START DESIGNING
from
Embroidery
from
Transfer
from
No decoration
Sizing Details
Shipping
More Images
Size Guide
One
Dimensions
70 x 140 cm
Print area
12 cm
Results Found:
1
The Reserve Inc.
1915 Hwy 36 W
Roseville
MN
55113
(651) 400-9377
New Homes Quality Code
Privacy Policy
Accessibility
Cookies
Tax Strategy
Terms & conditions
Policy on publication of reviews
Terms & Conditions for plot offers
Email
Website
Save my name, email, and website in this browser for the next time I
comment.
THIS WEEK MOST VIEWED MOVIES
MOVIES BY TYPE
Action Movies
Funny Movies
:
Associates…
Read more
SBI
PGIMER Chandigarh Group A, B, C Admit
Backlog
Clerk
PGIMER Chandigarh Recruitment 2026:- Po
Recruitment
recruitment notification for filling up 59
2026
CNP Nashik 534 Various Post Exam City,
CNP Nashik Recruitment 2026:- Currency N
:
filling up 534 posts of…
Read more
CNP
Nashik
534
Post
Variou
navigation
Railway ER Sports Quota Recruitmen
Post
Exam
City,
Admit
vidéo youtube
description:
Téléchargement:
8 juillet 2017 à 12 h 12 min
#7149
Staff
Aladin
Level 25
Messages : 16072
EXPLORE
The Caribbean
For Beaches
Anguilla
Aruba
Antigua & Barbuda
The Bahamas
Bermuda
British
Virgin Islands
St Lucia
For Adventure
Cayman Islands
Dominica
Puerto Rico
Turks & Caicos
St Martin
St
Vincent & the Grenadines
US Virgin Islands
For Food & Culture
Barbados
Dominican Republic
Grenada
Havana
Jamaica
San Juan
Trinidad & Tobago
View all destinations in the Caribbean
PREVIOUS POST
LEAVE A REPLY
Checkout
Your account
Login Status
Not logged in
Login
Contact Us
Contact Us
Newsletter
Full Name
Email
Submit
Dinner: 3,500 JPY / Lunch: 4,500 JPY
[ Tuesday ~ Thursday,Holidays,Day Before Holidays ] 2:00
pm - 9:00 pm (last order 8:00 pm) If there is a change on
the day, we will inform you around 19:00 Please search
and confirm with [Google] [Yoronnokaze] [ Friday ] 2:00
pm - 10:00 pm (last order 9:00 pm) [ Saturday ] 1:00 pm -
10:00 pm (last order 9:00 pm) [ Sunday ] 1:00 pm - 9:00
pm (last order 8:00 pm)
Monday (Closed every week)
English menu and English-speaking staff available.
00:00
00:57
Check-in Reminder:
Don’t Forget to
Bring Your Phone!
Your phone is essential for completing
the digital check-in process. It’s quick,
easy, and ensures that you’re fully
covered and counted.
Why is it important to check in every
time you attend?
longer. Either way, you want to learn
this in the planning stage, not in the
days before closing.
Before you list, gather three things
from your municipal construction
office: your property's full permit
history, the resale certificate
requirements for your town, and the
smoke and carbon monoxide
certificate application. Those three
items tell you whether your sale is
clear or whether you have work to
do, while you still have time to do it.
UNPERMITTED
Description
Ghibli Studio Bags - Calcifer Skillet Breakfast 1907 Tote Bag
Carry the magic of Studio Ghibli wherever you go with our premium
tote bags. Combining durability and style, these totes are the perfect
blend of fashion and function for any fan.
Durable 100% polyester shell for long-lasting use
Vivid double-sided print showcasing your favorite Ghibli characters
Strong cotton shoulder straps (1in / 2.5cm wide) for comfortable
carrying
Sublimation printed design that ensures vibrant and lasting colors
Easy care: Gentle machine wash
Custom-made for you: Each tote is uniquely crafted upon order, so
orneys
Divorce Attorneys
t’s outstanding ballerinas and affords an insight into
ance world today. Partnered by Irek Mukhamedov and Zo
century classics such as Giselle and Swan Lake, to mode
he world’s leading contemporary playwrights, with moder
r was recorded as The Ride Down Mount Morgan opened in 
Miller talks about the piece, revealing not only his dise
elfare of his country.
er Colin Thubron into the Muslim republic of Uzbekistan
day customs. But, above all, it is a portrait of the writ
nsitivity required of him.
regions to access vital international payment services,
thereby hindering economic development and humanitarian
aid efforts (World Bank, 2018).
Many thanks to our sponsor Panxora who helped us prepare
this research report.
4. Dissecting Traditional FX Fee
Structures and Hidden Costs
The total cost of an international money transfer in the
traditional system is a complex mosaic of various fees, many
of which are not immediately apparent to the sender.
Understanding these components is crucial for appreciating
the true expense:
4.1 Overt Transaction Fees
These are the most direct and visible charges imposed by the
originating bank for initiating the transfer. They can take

________

_TASK STATEMENT_
Reproduce, exactly as they stand in the data above, the lines from the one that holds "Durable 100% polyester" to the one that holds "r was recorded", inclusive.

_WRITTEN SOLUTION_
Durable 100% polyester shell for long-lasting use
Vivid double-sided print showcasing your favorite Ghibli characters
Strong cotton shoulder straps (1in / 2.5cm wide) for comfortable
carrying
Sublimation printed design that ensures vibrant and lasting colors
Easy care: Gentle machine wash
Custom-made for you: Each tote is uniquely crafted upon order, so
orneys
Divorce Attorneys
t’s outstanding ballerinas and affords an insight into
ance world today. Partnered by Irek Mukhamedov and Zo
century classics such as Giselle and Swan Lake, to mode
he world’s leading contemporary playwrights, with moder
r was recorded as The Ride Down Mount Morgan opened in 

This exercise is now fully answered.